Business developments by business sector and region in 2013 The sales developments of the business sectors are also affected by significant exchange-rate effects. The Automotive Technology and Consumer Goods business sectors are especially hard hit by these effects. Regardless of this, the Automotive Technology business sector developed extremely positively in 2013. Its business with gasoline direct injection and diesel injection systems grew significantly. The Car Multimedia division was very successful with display instruments and infotainment systems. In Industrial Technology, the packaging machinery business was able to record good growth. By contrast, the global weakness of the mechanical engineering sector caused a considerable slump in the Drive and Control Technology division. In Consumer Goods, Bosch was once again successful with power tools in 2013, both for professional and DIY users. Developments in the Energy and Building Technology business sector were overshadowed by the situation in the Solar Energy division, which was again difficult in 2013. The Security Systems division was able to generate strong growth with communications services, while the Thermotechnology division was successful with energy efficient condensing appliances.
Significant sales growth outside Europe The strong euro had significant negative effects on the development of regional sales. Nonetheless, nominal Asia Pacific sales exceeded their previous-year level by some 5 percent. After adjusting for exchange-rate effects, sales growth even reached double digits.
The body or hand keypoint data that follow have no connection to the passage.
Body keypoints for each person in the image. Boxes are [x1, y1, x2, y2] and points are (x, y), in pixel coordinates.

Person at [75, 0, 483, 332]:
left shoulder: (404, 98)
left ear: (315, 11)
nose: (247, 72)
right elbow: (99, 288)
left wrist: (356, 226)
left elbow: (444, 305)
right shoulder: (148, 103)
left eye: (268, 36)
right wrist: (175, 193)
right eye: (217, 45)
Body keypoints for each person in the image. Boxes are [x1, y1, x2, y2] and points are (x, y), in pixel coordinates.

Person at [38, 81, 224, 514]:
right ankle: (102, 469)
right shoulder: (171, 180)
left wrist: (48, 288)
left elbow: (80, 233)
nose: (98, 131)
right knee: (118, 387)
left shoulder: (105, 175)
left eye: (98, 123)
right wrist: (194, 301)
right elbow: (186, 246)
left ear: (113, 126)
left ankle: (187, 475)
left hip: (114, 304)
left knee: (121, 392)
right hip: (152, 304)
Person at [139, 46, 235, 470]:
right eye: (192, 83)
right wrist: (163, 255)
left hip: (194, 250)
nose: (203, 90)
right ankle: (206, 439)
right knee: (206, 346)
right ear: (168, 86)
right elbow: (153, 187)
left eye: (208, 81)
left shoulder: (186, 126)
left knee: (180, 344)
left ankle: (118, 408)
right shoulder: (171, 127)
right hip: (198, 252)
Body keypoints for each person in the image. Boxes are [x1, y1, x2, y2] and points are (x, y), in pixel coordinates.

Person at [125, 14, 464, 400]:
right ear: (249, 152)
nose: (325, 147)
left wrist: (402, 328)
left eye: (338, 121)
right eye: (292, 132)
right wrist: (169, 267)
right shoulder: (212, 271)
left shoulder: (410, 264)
In North America, nominal growth was more than 3 percent according to preliminary figures. At roughly minus 3 percent in nominal terms, sales developed negatively in South America. When adjusted for exchange-rate effects, however, sales grew by a high single-digit figure. Despite an economy that remained very weak, nominal sales in Europe grew slightly, by some 2 percent.
Slight increase in headcount in Asia and North America Worldwide, the Bosch Group had a total of some 281,000 associates at the beginning of 2014 (adjusted previous-year figure: 273,000 associates). In current business, headcount increased by roughly 1,000. Most of these new jobs were in Asia and North America.
Moderate economic prospects for 2014 According to current forecasts, Bosch expects the economy to develop moderately in 2014. As things stand at present, global GDP is expected to grow by 2.8 percent. The company sees risks in the further development of the countries affected by the euro crisis, as well as in a further appreciation of the euro. Against this background, the Bosch Group expects sales to grow slightly in 2014, with its earnings situation continuing to improve.